# DONNÉES DE L'EXERCICE:

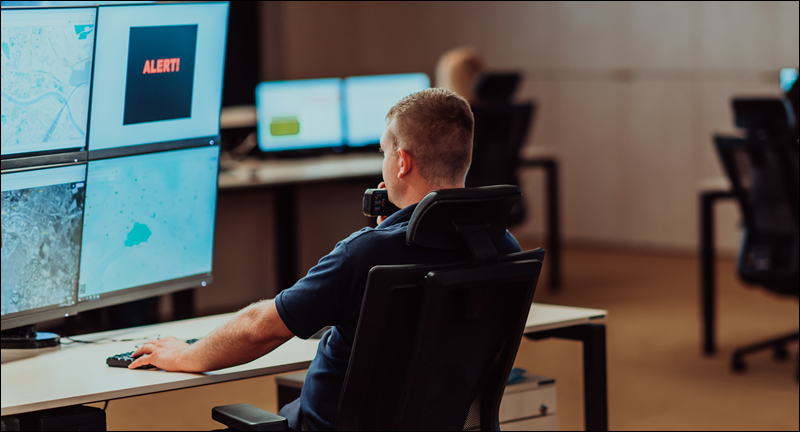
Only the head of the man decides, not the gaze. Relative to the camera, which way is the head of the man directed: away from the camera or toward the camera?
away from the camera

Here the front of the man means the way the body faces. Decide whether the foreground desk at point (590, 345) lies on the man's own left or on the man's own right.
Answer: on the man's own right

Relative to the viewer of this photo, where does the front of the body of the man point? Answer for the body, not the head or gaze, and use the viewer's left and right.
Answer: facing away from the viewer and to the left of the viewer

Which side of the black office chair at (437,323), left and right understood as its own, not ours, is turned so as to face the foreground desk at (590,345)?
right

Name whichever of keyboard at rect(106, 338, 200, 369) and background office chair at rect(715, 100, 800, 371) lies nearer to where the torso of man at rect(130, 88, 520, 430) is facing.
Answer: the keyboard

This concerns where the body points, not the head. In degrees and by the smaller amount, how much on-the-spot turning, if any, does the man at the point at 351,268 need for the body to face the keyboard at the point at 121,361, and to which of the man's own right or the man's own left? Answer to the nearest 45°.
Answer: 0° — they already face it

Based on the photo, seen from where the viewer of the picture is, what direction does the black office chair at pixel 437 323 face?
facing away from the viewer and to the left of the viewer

# CONSIGNE:
Modifiez le passage allant de la ligne contenant "Name whichever of" jusqu'à celle contenant "Answer: the keyboard" : remplacez "background office chair" par "rear office chair" et recopiez-le sans aucun autre changement.

# RÉSULTAT DE L'EXERCICE:
Name whichever of keyboard at rect(106, 338, 200, 369) and rear office chair at rect(715, 100, 800, 371) lies nearer to where the torso of man at rect(130, 88, 520, 430) is facing.
Answer: the keyboard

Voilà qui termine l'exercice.